3,000 monuments destroyed

More than 3,000 monuments dedicated to anti-fascism and to the memory of crimes committed by the Nazis and fascists were destroyed during the 1990s, thus supporting the promotion of social and institutional oblivion.

The Croatian education system also played a role, contributing to the confusion of the younger generations towards the Ustaša regime. High school students’ visits to the site of Ustaša crimes in Jasenovac are rare. The scientific community works as an incubator for some of these revisionist ideas, including Croatian historians who deny that Jasenovac was a concentration camp.

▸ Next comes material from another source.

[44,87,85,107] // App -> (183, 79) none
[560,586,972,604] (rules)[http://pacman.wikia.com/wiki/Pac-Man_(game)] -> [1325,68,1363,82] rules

As for today's political scene, President Grabar-Kitarović shows inconsistency in clearly condemning the Ustaša regime; thus, while expressing her condolences for the victims of Jasenovac, she missed the opportunity to mention who were the perpetrators. In addition, when giving tribute at Bleiburg, she failed to mention that some of those killed were perpetrators of serious crimes, or sympathizers. Nevertheless, when she visited the Yad Vashem Centre in Jerusalem, she held a speech in which she clearly condemned the Ustaša regime, thus bringing even more confusion.

A loose legal framework

Croatia also has a problem with the legal framework that should prohibit the glorification of the Ustaša regime in the public space. While the Croatian Criminal Code sanctions anyone who directly calls for hatred and violence, or the symbols that reflect this call, those symbols are not explicitly specified. The chant ‘Ready for the homeland’ is not prohibited itself, but it can be sanctioned only as an incitement to hate and violence. However, the final decision has to be made by the Court, while, for instance, in Germany the chant "Sieg heil" is prohibited whatsoever. Sometimes, the Croatian State Attorney will not resort to criminal sanctions, but to misdemeanour; such was the case for Simunić, thus failing to impose prison sentences that would send a clear message to society.
The chant is also an integral part of a popular song by Croatian nationalistic singer Marko Perković Thompson, and of the coat of arms of the association of veterans of the Croatian Defence Forces (HOS), HSP's paramilitary units during the 1990s war. The HOS has written ‘Ready for the homeland’ in its legally approved coat of arms, flag and seal, although police removed the same inscription from their monument in Split. There are also several organizations, legally registered, whose symbols, statutes and programs have elements of Ustaša iconography and historical revisionist claims.

Croatia also has a few streets named after the NDH minister Mile Budak. Budak was the author of the notorious statement that the issue of Serbs in NDH should be resolved by ‘re-baptizing one third, expelling the second third and killing the last third". At the end of 2013, a street named "10. April ", marking the day on which the NDH was founded, was banned. By the mid-2000s, a monument to Jure Francetić, Ustaša commander of the Black Legion, was removed under the direct order of Ivo Sanader, Prime Minister at the time.

Pensions for all

Finally, Croatia allowed active participants of that regime to have the right to a pension, through vague pension provisions for members of the "Croatian Homeland Army from 1941 to 1945", under which definition are hidden members of the Ustaša and Home Guard units. There are at this moment around 9,000 of such pensions in Croatia.

The roots of the problem of Ustaša legacy go deep into the institutional and social framework of Croatia, and it is not expected that the situation will change in the foreseeable future. The effects of a long recession, current tensions between the Croat majority and the Serb minority and the upcoming elections will postpone once more dealing with the Ustaša past, leaving the issue to political arena and street chauvinism.